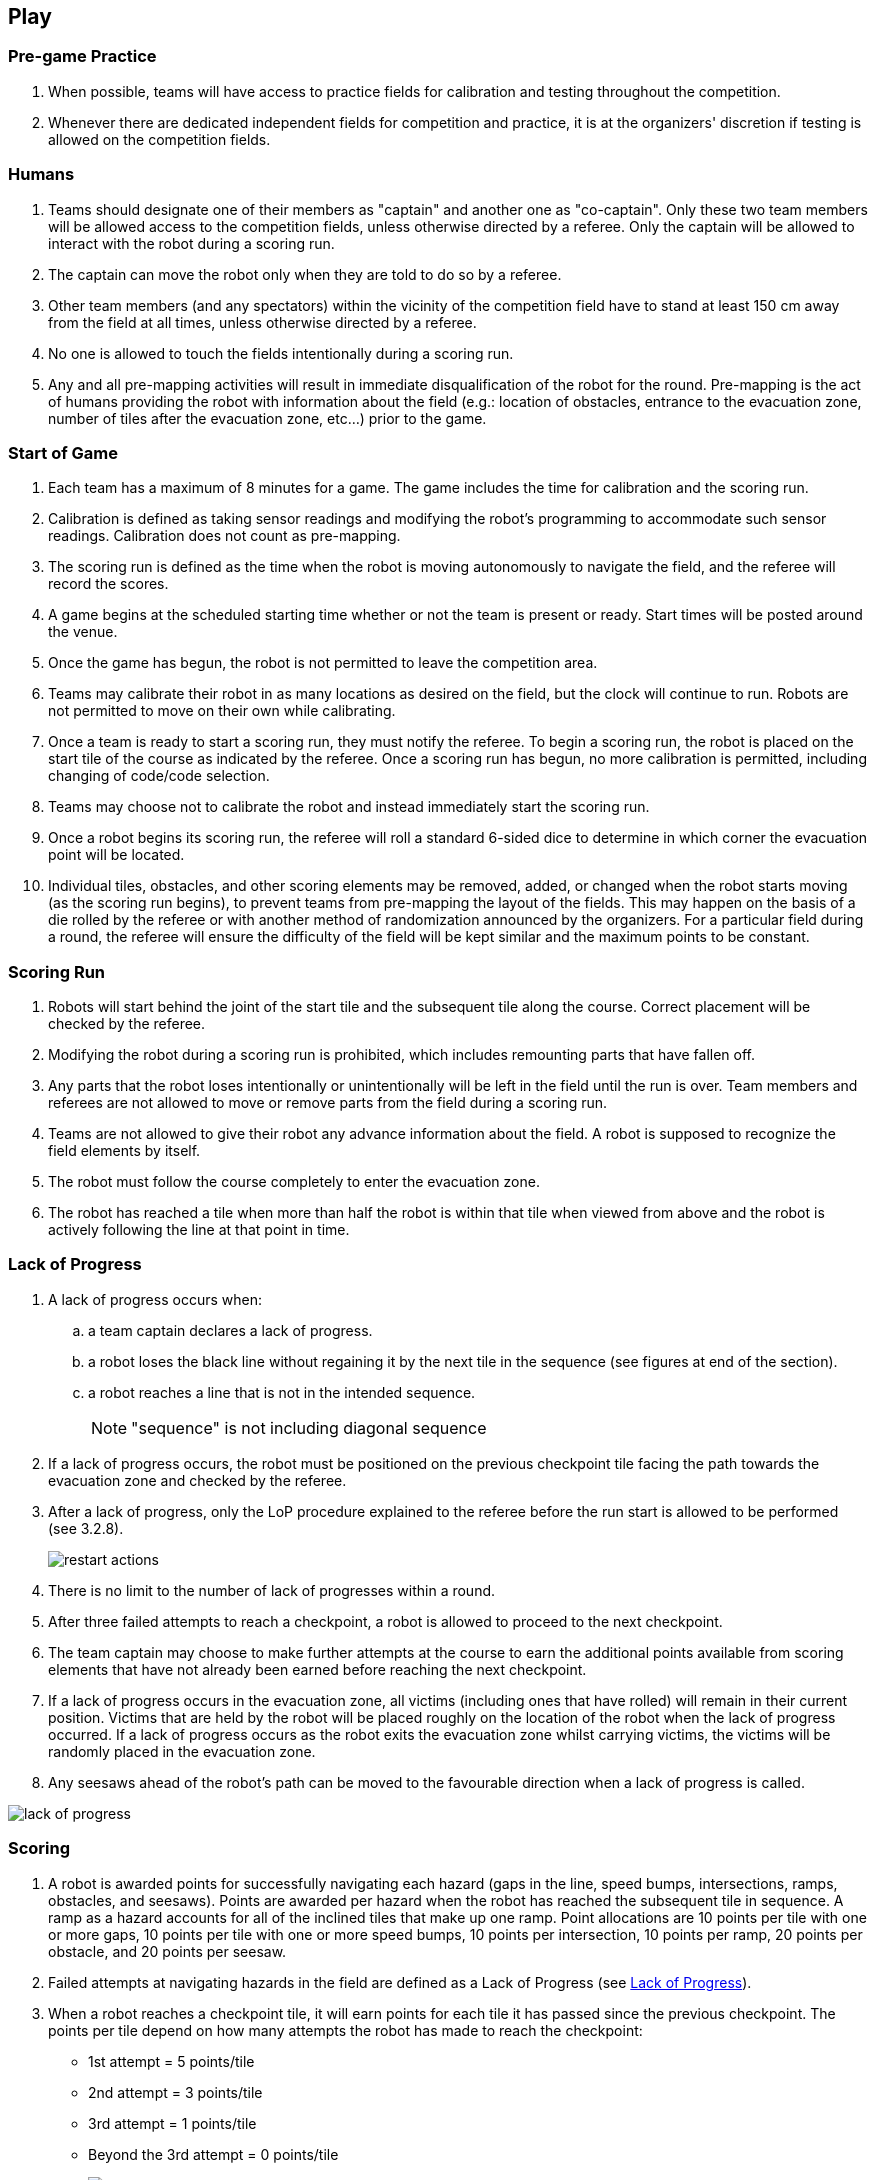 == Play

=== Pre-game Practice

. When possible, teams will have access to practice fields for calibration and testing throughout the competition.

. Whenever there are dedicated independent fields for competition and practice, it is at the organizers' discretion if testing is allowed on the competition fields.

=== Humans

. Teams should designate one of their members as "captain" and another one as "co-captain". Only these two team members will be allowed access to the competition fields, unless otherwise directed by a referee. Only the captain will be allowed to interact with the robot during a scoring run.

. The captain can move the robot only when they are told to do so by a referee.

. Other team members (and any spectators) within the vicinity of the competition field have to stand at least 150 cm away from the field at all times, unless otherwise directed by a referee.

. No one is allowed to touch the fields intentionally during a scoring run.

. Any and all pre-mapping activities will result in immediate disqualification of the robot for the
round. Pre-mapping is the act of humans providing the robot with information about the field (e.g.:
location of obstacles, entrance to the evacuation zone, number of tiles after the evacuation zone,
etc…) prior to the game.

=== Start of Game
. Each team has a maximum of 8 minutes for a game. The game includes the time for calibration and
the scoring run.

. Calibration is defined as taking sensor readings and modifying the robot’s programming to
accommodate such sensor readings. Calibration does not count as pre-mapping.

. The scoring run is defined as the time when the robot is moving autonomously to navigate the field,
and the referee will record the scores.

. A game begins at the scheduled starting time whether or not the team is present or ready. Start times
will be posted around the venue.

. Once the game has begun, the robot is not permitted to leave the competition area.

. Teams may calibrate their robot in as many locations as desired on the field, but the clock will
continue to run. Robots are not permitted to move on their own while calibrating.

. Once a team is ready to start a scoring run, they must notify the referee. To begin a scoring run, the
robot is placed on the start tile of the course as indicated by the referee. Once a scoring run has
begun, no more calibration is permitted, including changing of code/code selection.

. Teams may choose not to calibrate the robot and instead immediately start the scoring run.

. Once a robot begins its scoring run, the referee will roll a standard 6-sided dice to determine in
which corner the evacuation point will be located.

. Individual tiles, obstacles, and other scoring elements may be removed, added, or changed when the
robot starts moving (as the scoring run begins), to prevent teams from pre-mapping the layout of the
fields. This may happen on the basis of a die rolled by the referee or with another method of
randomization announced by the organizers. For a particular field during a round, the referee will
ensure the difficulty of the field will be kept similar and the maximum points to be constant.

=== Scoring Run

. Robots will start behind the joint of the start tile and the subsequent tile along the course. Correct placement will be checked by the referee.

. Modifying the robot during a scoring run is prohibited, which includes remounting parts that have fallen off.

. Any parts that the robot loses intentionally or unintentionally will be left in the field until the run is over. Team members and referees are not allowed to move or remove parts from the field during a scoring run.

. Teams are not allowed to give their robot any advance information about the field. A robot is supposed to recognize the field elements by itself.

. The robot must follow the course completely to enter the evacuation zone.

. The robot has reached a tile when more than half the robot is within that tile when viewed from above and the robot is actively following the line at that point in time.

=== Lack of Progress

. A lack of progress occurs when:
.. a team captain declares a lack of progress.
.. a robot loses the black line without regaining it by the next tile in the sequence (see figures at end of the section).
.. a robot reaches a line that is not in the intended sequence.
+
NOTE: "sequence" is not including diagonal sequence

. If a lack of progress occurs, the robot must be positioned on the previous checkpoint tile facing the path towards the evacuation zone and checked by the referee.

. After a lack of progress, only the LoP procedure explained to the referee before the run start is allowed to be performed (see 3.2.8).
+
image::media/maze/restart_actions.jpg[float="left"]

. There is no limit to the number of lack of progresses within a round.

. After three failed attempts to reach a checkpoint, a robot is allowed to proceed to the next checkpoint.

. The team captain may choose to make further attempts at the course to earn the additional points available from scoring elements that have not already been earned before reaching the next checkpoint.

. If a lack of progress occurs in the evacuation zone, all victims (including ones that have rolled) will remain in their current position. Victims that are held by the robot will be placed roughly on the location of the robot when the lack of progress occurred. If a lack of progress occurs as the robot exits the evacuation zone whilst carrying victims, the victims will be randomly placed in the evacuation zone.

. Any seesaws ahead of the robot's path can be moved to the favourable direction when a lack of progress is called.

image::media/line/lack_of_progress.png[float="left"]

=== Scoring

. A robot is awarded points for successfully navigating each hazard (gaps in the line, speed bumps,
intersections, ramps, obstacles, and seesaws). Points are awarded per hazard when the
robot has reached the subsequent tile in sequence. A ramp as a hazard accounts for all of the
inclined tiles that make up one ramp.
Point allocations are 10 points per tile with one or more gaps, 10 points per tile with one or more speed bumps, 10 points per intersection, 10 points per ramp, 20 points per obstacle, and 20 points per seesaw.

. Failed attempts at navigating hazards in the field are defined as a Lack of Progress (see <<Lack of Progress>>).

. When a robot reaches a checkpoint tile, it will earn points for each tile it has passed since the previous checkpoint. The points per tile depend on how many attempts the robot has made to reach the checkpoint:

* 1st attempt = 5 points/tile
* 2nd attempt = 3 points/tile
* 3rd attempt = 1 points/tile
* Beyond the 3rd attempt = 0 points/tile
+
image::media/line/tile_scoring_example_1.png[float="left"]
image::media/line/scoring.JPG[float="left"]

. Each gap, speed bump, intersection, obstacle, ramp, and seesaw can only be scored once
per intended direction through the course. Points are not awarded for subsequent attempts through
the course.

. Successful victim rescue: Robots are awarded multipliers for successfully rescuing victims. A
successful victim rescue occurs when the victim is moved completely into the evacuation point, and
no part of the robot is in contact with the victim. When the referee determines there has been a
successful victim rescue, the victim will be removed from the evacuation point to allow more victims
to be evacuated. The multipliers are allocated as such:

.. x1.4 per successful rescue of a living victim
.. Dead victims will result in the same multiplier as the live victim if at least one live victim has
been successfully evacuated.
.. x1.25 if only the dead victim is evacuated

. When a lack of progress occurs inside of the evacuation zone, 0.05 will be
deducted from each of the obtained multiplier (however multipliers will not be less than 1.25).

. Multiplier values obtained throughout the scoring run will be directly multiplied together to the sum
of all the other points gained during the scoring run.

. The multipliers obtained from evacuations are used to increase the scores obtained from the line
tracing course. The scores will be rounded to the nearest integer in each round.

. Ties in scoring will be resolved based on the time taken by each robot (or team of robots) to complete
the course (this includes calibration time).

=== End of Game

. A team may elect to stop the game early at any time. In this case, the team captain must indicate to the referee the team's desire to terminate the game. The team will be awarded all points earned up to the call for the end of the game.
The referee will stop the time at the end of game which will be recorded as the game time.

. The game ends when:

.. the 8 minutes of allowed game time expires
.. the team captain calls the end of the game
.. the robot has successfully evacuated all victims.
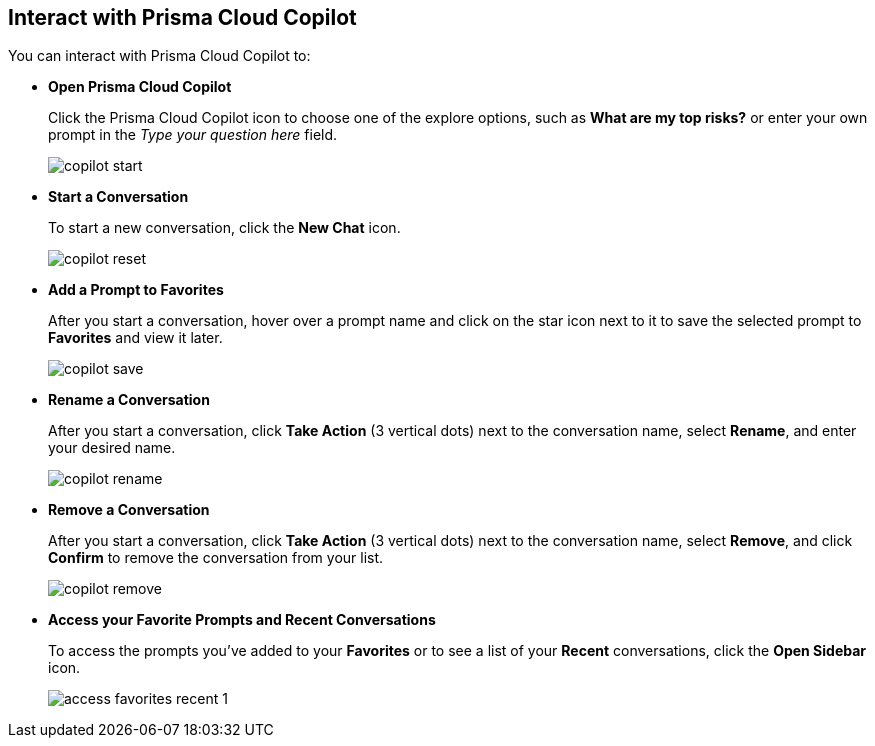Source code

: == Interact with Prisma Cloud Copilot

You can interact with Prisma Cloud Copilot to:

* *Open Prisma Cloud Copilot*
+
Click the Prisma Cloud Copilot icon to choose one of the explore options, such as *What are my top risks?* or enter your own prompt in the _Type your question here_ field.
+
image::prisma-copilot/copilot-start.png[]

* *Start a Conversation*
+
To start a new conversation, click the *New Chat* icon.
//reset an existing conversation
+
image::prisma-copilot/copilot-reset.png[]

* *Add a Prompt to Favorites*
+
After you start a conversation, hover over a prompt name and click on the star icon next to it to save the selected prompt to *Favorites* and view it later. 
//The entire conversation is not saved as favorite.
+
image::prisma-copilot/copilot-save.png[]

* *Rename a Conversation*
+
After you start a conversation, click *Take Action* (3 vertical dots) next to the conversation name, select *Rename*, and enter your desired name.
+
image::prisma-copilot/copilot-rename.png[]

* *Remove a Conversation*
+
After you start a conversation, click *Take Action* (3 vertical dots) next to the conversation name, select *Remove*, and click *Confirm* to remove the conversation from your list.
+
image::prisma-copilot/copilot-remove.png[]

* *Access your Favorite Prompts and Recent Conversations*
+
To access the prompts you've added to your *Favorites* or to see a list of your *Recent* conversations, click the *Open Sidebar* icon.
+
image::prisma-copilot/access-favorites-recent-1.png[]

* * * * * * *

Go through the entries above and copy every line containing "competition".

=== TASK SOLUTION ===
. When possible, teams will have access to practice fields for calibration and testing throughout the competition.
. Whenever there are dedicated independent fields for competition and practice, it is at the organizers' discretion if testing is allowed on the competition fields.
. Teams should designate one of their members as "captain" and another one as "co-captain". Only these two team members will be allowed access to the competition fields, unless otherwise directed by a referee. Only the captain will be allowed to interact with the robot during a scoring run.
. Other team members (and any spectators) within the vicinity of the competition field have to stand at least 150 cm away from the field at all times, unless otherwise directed by a referee.
. Once the game has begun, the robot is not permitted to leave the competition area.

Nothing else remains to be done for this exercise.